Tanya's son Hunter was killed in a train crash when the car he was riding in crossed over the track and was hit by an oncoming train. The driver, who survived, said he didn't see the train approaching because overgrown vegetation blocked his view.

The law technically took effect today. But there's an important caveat buried in the bill's text: railroad companies have until January 1, 2029, to come into full compliance. So the overgrown crossing Tanya found this morning isn't necessarily a violation- not yet.
That timeline is part of what she's now trying to make sure people understand and don't let slide into the background for the next three years.

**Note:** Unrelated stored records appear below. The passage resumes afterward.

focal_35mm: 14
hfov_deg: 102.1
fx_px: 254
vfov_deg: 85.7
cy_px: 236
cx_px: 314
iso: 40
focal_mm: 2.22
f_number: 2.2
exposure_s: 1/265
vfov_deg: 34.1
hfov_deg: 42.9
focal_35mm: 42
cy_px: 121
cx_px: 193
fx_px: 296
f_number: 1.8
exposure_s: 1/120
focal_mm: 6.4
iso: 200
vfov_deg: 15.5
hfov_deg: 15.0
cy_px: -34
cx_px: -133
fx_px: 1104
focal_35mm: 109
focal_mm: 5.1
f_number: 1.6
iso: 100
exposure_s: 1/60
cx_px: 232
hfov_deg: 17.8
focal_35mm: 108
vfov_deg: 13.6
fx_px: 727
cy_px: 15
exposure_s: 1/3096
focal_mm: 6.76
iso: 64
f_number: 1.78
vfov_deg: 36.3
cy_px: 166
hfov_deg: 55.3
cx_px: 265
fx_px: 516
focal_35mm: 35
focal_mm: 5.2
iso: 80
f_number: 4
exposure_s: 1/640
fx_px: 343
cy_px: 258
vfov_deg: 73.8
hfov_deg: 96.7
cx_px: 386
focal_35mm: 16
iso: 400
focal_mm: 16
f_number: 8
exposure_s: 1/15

"Awareness is action," Tanya said. "It falls back onto the local governments and the public works because if you're not aware of it, nothing's going to be done."
After today's visit, Tanya said she contacted Hardin County Public Works, which she said clears vegetation at the site roughly once a month. She also said she left a message with the railroad company's toll-free safety line, posted on the blue emergency contact sign at the crossing.

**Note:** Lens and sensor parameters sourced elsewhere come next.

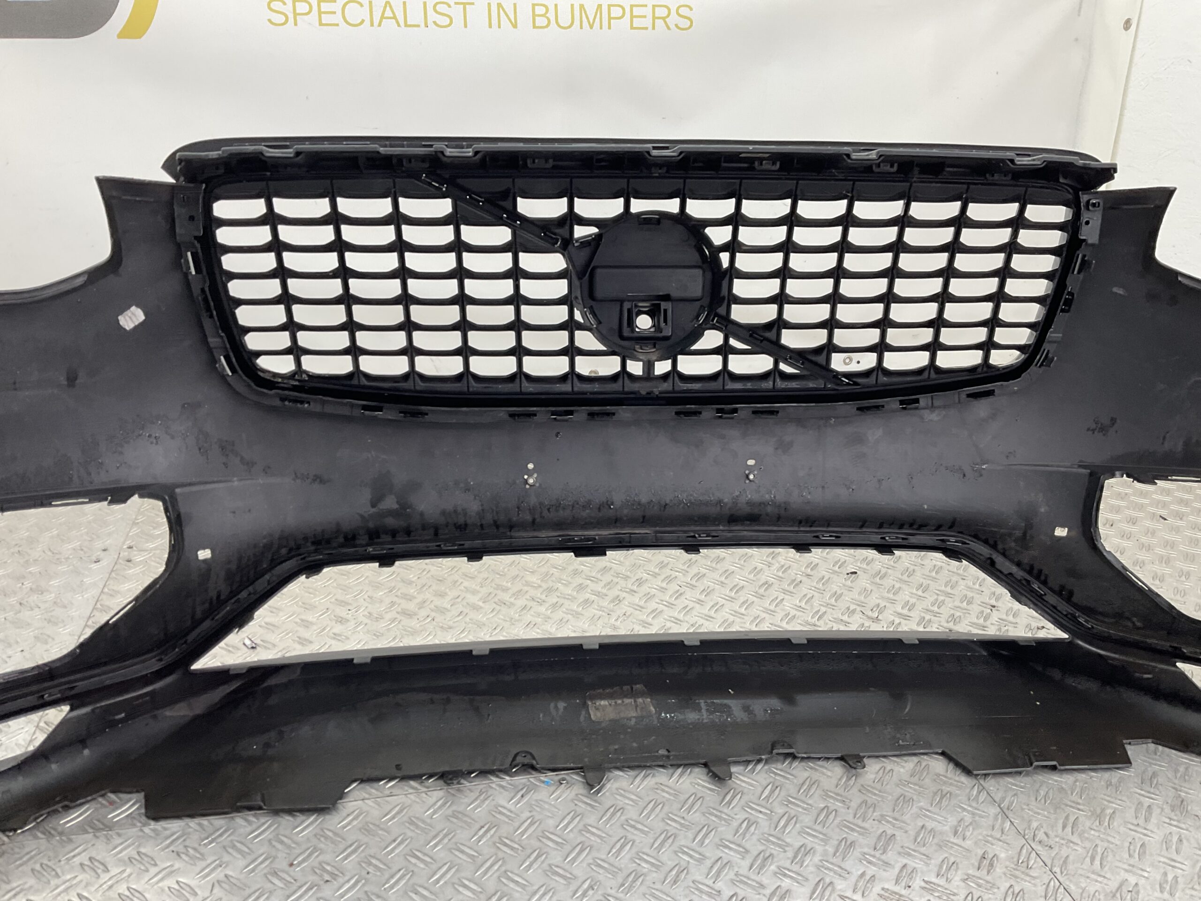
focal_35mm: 29
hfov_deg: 61.7
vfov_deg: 48.2
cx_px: 600
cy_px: 450
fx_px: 1006
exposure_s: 1/120
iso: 40
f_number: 1.8
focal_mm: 3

The Kraft Road rail crossing is on county property.

"I'm going to be that proactive person and make sure it is taken care of," she said. "That's step one."
Despite finding the crossing unchanged, Tanya said today felt different than every other visit she's made there over the past three years.
"It's overwhelming knowing that this law is in effect," she said. "I know all the hard work that my husband and I have put into this, and Representative Callaway and Representative Tate and all of the other sponsors for this bill and all the support that we've received... I've always been told to be cautiously optimistic. Now I can be optimistic. I can do something. I can make those phone calls. They have to follow through. They have to make a change."
She's not stopping at Kraft Road. On the drive home, she and Robert passed and photographed several other crossings where she said she found the same visibility problems.
Tanya said she's now considering reaching out to judge executives across the state to make sure local officials know the law exists and understand their role in enforcing it.
"Unless we, the people, are proactive, it's going to get swept under the rug," she said. "In order for that to happen, awareness has to be [spread]."
She says the fight now shifts from passing the law to making sure it's actually enforced over the years leading up to the 2029 compliance deadline.
"You can't just stop by saying it's passed. Oh yay, joy! No- it's got to go further than that."
I reached out to the Kentucky Transportation Cabinet late today requesting comment on the law's rollout, how the public can report obstructed crossings, and enforcement timelines.. The Cabinet has acknowledged the inquiry and said a response is forthcoming. This story will be updated when that response is received.